FORT MYERS, FLA. – Josh Donaldson and Sonny Gray were teammates and rising stars on the 2013 Athletics, a 96-win division champion. They were reunited as Twins on Sunday — for about eight hours.

Or roughly about half as long as Isiah Kiner-Falefa's entire Twins career.

Gray arrived in Sunday's early blockbuster, and Donaldson and Kiner-Falefa departed in the wheel-and-deal nightcap, a blitzkrieg roster makeover that seemed to hint at still more changes in the works. Yankees castoffs Gio Urshela and Gary Sanchez are now Twins, too, presenting myriad options for who plays where.

First, the play-by-play: Minnesota filled the gaping hole atop its pitching rotation Sunday afternoon, but paid a steep price to do it, trading Chase Petty, their No. 1 draft pick last summer, to Cincinnati for Gray, a two-time All-Star. The Reds also included Francis Peguero, a 24-year-old Class A righthander, to complete the risky-but-aggressive deal.

About an hour before midnight, the Twins pulled off the real stunner, sending Donaldson, the biggest free-agent signing in franchise history; Kiner-Falefa, who reported to camp Sunday barely 12 hours after being acquired in a trade with Texas; and Ben Rortvedt, a defense-first catcher, to New York. The Yankees sent Urshela, a third baseman who can also play shortstop, and Sanchez, a defrocked catcher with home run power but questionable defense, to Minnesota. The Yankees also agreed to pay the remaining $51.5 million Donaldson is still owed.

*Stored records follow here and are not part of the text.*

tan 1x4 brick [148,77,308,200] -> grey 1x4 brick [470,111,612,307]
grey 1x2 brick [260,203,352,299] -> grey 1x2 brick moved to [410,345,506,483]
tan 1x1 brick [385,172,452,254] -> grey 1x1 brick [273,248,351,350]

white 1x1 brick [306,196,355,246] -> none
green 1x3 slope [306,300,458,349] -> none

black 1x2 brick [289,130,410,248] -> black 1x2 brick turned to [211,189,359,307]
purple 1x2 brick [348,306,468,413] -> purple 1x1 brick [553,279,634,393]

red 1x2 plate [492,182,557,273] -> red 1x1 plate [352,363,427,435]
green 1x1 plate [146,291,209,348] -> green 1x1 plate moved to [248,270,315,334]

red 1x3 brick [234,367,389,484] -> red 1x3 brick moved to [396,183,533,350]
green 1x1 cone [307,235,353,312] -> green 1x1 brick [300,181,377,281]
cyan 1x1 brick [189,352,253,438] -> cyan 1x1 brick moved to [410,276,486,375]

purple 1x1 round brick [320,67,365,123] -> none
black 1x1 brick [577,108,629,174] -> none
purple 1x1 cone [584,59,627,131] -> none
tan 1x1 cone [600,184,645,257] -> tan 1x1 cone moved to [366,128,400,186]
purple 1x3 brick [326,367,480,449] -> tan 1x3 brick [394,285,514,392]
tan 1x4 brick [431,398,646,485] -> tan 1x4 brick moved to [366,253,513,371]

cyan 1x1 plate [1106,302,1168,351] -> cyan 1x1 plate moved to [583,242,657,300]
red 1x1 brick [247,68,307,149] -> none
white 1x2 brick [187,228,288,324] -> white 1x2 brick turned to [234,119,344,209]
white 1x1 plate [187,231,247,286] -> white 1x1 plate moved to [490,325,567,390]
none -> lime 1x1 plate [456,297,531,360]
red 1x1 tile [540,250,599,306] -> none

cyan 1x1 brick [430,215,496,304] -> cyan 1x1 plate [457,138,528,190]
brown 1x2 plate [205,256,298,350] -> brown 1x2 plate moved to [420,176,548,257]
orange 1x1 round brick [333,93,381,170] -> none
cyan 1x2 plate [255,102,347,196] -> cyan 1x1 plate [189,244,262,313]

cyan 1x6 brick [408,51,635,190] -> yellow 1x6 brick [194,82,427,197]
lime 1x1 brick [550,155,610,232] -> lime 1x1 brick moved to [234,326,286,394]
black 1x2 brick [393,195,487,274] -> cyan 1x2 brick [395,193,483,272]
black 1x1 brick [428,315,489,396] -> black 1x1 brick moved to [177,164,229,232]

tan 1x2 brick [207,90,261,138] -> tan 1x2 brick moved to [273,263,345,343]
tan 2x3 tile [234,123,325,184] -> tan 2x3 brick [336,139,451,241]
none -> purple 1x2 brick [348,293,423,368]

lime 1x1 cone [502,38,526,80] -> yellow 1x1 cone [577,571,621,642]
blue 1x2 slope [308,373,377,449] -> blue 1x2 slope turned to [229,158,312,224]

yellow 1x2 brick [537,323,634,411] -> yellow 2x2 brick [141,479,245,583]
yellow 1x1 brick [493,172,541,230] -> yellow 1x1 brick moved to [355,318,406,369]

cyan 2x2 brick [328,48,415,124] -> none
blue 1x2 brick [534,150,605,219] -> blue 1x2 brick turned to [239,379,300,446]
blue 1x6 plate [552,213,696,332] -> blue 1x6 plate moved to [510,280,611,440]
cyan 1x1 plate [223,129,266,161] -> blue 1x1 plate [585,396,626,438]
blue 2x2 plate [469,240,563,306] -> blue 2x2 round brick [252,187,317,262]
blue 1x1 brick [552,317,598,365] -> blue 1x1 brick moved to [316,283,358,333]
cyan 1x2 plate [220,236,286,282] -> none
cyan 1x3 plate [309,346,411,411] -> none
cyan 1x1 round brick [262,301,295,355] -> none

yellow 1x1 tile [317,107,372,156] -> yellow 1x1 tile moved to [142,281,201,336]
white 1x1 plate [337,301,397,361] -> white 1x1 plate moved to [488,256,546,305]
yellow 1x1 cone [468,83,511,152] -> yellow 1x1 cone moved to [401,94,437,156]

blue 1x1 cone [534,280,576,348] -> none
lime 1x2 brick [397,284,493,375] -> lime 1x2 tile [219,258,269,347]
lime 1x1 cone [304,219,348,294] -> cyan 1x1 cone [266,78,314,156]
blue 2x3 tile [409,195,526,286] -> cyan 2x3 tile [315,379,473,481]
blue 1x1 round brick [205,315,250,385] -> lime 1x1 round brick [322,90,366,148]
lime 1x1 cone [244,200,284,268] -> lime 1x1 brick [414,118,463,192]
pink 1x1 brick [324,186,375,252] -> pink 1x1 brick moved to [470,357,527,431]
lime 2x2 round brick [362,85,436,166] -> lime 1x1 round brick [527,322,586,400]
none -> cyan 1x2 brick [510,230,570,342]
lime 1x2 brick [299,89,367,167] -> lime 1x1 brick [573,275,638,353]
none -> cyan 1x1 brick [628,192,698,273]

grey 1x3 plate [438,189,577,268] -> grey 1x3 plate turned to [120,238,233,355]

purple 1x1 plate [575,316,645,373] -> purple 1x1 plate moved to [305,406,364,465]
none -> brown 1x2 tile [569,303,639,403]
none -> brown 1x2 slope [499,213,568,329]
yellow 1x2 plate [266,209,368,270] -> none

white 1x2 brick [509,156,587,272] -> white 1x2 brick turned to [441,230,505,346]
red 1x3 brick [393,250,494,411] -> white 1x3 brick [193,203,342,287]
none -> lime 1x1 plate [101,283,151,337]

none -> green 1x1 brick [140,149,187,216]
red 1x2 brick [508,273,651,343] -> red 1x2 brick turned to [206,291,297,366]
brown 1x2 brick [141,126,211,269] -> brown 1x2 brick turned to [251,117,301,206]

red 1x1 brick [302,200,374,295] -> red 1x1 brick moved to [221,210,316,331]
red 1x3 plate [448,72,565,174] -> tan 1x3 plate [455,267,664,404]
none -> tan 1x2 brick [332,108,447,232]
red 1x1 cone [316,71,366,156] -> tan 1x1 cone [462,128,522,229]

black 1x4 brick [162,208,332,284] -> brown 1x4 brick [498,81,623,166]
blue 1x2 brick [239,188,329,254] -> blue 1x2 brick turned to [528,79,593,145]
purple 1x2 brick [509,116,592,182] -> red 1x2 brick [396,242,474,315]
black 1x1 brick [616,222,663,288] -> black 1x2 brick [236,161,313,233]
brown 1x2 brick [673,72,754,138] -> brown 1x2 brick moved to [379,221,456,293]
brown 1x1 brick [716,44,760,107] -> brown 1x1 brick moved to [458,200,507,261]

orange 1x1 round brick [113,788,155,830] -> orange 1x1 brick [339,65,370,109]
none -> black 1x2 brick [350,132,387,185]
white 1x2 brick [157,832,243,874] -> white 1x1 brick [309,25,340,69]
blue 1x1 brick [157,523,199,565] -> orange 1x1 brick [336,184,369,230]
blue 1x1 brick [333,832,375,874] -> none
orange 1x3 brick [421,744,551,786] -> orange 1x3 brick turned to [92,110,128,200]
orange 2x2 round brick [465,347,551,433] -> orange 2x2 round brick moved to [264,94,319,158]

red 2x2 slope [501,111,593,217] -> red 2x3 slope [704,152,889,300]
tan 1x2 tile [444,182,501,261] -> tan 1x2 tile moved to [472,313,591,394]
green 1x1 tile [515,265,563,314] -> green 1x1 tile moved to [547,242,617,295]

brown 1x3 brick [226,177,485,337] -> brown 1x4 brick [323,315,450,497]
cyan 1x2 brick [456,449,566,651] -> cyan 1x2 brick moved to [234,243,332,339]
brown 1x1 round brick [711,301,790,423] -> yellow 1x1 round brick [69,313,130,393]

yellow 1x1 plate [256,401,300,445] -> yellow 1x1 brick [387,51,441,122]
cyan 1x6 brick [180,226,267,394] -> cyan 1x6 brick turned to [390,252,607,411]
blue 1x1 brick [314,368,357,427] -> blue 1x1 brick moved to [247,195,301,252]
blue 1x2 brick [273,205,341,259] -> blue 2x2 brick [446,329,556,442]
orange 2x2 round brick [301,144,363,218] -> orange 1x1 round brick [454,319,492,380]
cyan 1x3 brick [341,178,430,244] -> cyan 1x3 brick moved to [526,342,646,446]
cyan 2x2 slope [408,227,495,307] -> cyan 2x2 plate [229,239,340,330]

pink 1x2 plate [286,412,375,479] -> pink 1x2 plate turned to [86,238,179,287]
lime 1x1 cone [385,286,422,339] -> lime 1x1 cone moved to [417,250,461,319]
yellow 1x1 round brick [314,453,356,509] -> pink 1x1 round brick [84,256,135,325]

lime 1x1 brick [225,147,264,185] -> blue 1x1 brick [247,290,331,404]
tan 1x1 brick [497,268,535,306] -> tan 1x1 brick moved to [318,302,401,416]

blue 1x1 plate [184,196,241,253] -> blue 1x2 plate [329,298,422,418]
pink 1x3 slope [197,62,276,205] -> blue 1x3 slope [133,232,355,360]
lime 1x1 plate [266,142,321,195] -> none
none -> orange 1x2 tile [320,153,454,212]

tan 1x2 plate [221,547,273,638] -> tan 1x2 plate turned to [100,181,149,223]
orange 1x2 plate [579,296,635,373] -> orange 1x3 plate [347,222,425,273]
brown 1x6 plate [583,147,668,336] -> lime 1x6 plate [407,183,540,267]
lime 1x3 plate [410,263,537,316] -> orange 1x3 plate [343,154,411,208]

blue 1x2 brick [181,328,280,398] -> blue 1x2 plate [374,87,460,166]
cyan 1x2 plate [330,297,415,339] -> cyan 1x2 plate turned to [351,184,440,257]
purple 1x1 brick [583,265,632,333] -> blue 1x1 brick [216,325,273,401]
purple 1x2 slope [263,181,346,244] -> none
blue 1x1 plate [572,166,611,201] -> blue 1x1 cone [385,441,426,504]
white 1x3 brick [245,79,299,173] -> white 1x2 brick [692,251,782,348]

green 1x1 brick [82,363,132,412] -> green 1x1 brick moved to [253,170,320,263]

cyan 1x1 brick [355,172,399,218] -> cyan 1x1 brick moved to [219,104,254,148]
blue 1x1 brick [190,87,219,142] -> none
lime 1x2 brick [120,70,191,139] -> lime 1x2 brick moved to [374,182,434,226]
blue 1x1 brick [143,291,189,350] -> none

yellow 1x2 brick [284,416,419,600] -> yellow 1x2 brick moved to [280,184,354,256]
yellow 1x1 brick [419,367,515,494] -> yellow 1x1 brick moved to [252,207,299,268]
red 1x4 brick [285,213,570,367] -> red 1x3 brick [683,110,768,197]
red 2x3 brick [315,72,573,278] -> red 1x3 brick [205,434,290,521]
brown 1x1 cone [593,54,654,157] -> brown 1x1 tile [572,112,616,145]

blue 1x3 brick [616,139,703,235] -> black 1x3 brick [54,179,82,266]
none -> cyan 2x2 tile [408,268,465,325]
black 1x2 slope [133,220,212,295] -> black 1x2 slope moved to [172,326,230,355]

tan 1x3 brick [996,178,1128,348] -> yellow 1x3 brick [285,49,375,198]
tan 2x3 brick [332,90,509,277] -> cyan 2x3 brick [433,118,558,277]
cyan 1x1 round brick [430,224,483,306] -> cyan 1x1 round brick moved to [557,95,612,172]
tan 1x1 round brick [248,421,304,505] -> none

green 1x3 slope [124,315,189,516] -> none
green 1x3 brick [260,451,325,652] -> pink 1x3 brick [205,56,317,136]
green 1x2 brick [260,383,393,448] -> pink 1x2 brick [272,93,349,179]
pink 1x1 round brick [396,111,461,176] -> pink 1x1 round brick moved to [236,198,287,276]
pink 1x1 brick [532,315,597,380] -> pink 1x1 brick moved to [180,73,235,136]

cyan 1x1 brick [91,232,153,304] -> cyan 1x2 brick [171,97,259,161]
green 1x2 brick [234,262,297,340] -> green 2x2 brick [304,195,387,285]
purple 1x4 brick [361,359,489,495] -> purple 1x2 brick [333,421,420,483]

The trade, the third major deal agreed to by the Twins in roughly 36 hours, overhauls their lineup and frees up payroll space that will allow them to … what, exactly? Derek Falvey, president of baseball operations, has demonstrated he has no qualms about shaking up a

roster that went 73-89 last season.

"Every year, we have a different team," Rocco Baldelli said Sunday afternoon, before the day's machinations had all been revealed, "but this is going to be a noticeably different group."

Career statistics: Gary Sanchez | Gio Urshela | Josh Donaldson | Isiah Kiner-Falefa

The moves place a trusted veteran atop the Twins' threadbare pitching rotation, open the possibility of playing rookie phenom Jose Miranda at third base, and gives catcher Ryan Jeffers a slugging partner — Sanchez has hit 138 home runs in his six major-league seasons — behind the plate. Or at designated hitter.

It also ends the Donaldson experiment, the Twins' biggest venture ever into the deep waters of free agency. Donaldson signed in January 2020 for a guaranteed $94 million over four seasons, by far the biggest contract the Twins had ever endowed on a player outside the organization, and he mostly lived up to his side of the bargain. The 2015 AL MVP hit 32 home runs in his 163 games with the Twins, and was a vocal leader off the field. But he was also limited by recurring injuries, and failed to turn the Twins into title contenders.

Kiner-Falefa goes with him to New York, just one day after being acquired from Texas for Mitch Garver.

Twins acquire pitcher Gray from Reds for 2021 first-round pick

The Twins last summer drafted teenager Chase Petty with the confidence they were acquiring a future Opening Day-caliber starting pitcher.

On Sunday, they moved that timetable way up.

Minnesota filled the gaping hole atop its pitching rotation but paid a steep price to do it, trading Petty to Cincinnati for veteran Sonny Gray, a two-time All-Star who has already started three season openers in his career. The Reds also included Francis Peguero, a 24-year-old Class A righthander, to complete the deal.

"We're excited about [Petty's] future. But the ability to access someone like Sonny Gray, who pitches at the top of the rotation for anybody, it's very unique," Twins President of Baseball Operations Derek Falvey said after refurbishing his team by pulling off his second major trade in two days. "This is a guy who really establishes an anchor in our rotation, a guy young players can look up to, and someone we think is really going to lead us. [His] makeup is off the charts, and the pitcher — what he's accomplished at the major-league level — is among the best in the game."

Sonny Gray career statistics

At his best, that's been true, though the Nashville native and Vanderbilt alum has experienced an up-and-down career. Gray posted ERAs of 2.67, 3.08 and 2.73 from 2013 to '15, his first three seasons after breaking in with the Athletics, and finished third in AL Cy Young voting in 2015. But though he has remained a consistent winner and enjoyed another All-Star season with Cincinnati in 2019, he never has regained that dominant form.

Still, the Twins have had interest in Gray for months, and were ecstatic, Falvey said, that the Reds were willing to reengage about trading the 32-year-old righthander once the lockout ended Thursday.

"Pitchers have some good outcomes, some bad outcomes, sometimes it's even just a bad stretch of time," Falvey said of Gray, who posted a 4.19 ERA for the Reds last season and struck out 155 hitters in 135 innings. "So we looked at really what he's done the last couple of years, and where his stuff is now. We think that's the pitcher he is, for sure."